A prisão é uma das formas de impedir que o indivíduo exerça direito de locomoção, seja durante um procedimento penal ou decorrente de sentença transitada em julgado e no presente trataremos exclusivamente da prisão processual que resulta de flagrante delito ou determinação judicial.
Sua natureza cautelar exige a configuração do periculum in mora e do fumus boni iuris com intuito de assegurar e proteger os bens jurídicos envolvidos na relação processual se houver perigo à aplicação da lei penal, à ordem pública ou necessidade para instrução criminal, nos termos do art. 312 do CPP.

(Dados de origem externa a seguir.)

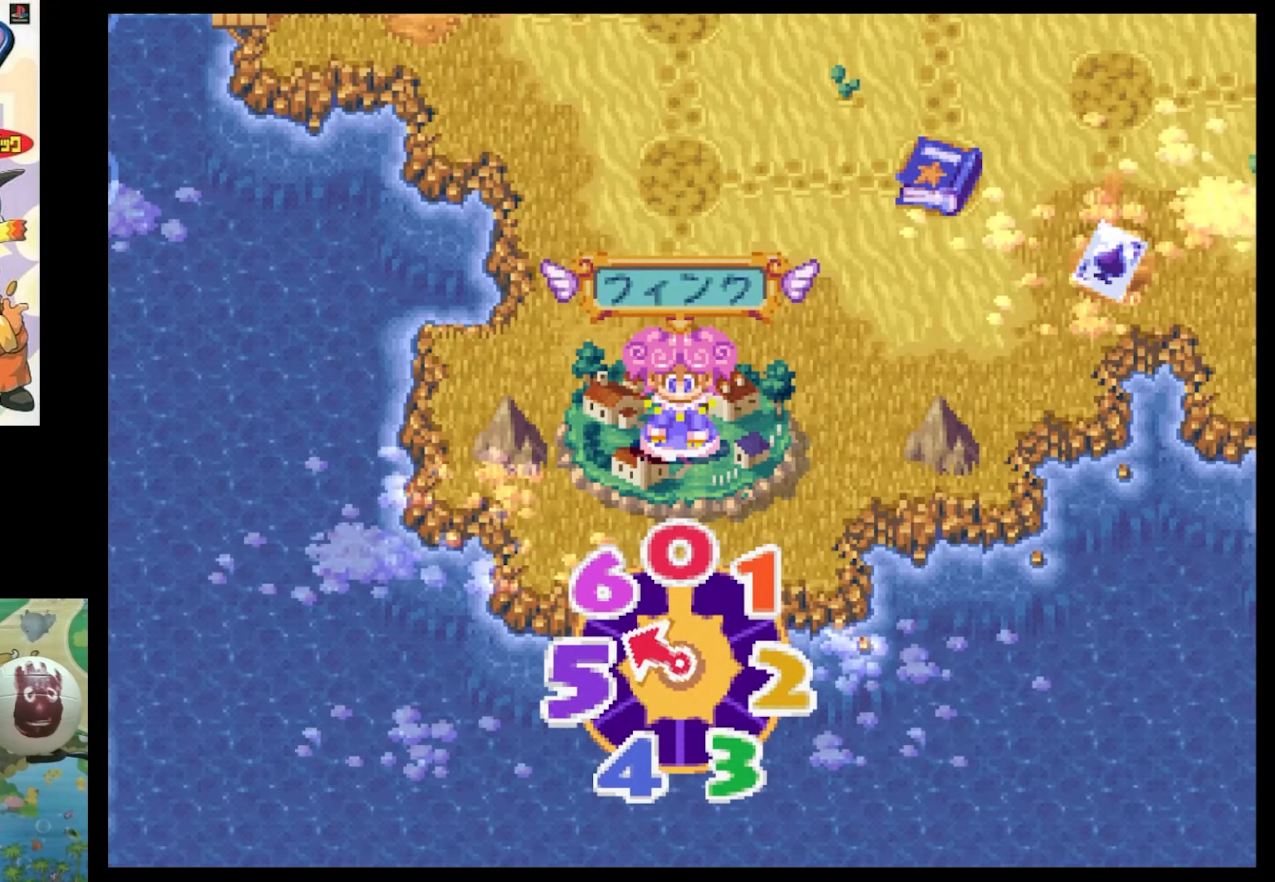
{"buttons": [], "events": [[34, "CIRCLE", "down"], [117, "CIRCLE", "up"], [200, "CIRCLE", "down"], [284, "CIRCLE", "up"], [400, "CIRCLE", "down"], [500, "CIRCLE", "up"]]}
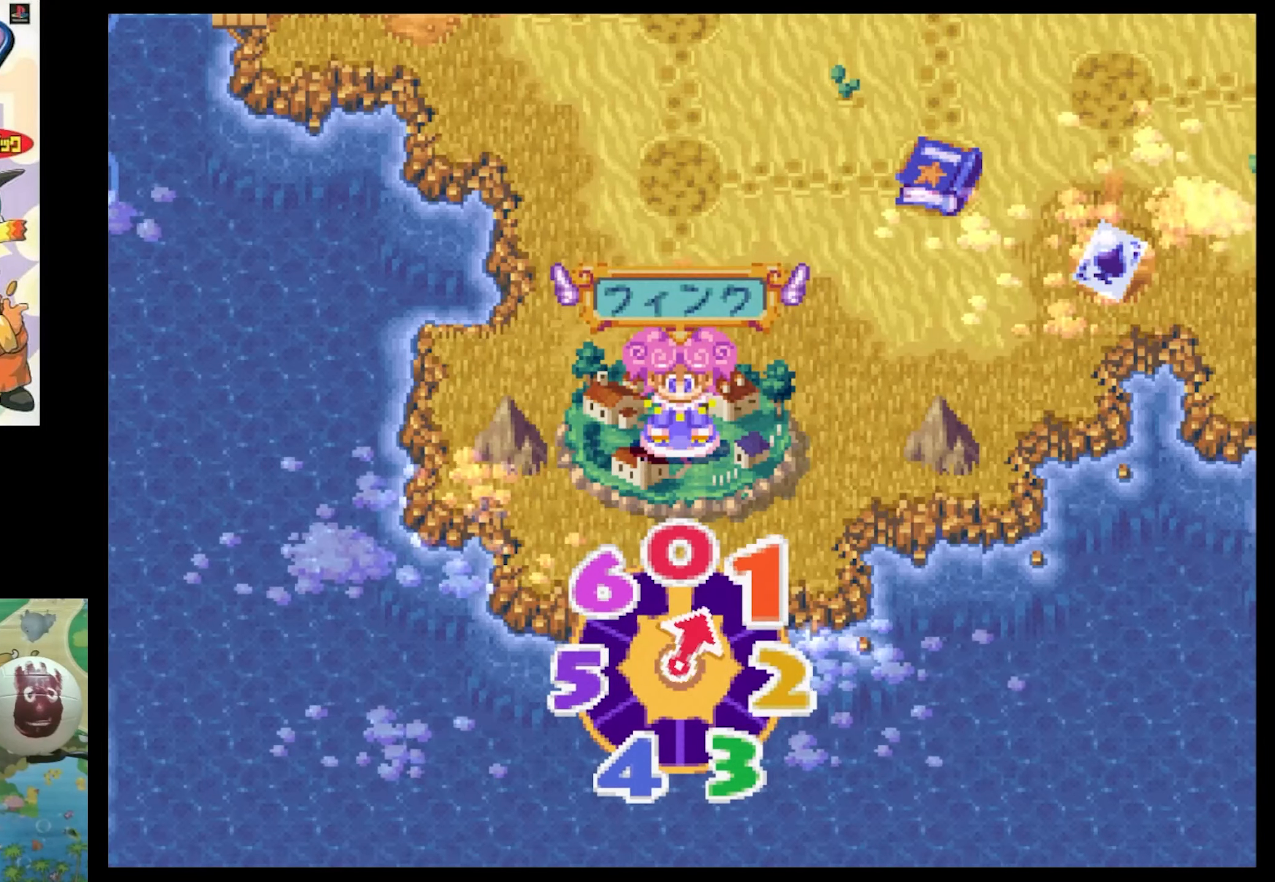
{"buttons": [], "events": [[84, "CIRCLE", "down"], [184, "CIRCLE", "up"], [267, "CIRCLE", "down"], [367, "CIRCLE", "up"]]}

Observe-se que, nestas hipóteses, a justa causa para imposição da prisão apenas está demonstrada em situação de extrema necessidade, dada a gravidade da medida, caso contrário estará impedindo o exercício do direito de ir e vir do indivíduo ilegalmente.
O Código de Processo Penal exige como condição para o recolhimento à prisão a autuação do agente em flagrante delito, hipótese em que é demonstrada a justa causa para que seja imposta a prisão; caso contrário estará impedindo o exercício do direito de locomoção do indivíduo, o que será considerado ilegal.
A privação de liberdade por tempo superior ao permitido, quando inexiste causa que a determinou, quando ordenado por autoridade incompetente ou quando não admitidos fianças nos casos que a lei autoriza, a prisão torna-se ilegal, justificando a impetração de habeas corpus constitucional para garantir sua liberdade.
O inquérito policial também depende de justa causa para sua existência. Por ser um procedimento administrativo de natureza inquisitória, possui escopo de investigar a existência do fato criminoso e sua autoria, colhendo as provas tendo em vista as circunstâncias fáticas. Não se trata de pré-requisito para assegurar a ação penal, tanto que alguns procedimentos independem da existência do inquérito policial, bem como pode ser substituído por outros meios de informação, desde que suficientes para sustentar a acusação.
É instaurado ex officio, por portaria da autoridade policial, pela lavratura do auto de prisão em flagrante, mediante representação da vítima ou requisição do juiz ou Ministério Público e, sendo um procedimento administrativo extrajudicial, não se aplicam os princípios constitucionais do processo, como o contraditório e a ampla defesa, por exemplo.
Nos crimes de ação penal pública incondicionada ou havendo requisição do juiz ou Ministério Público, a autoridade policial deve iniciar as investigações qualquer que tenha sido o meio pelo qual a notitia criminis tenha chegado a seu conhecimento. Em se tratando de ação penal pública condicionada ou privada, somente se instaurará o inquérito policial com a representação ou a requerimento da vítima, ou seu representante legal.
As investigações durante a fase inquisitória objetiva dar elementos concretos acerca da autoria e materialidade para que o Querelante, ou Ministério Público, possam intentar ação penal com justa causa, sob pena de praticar coação ilegal ao acusado.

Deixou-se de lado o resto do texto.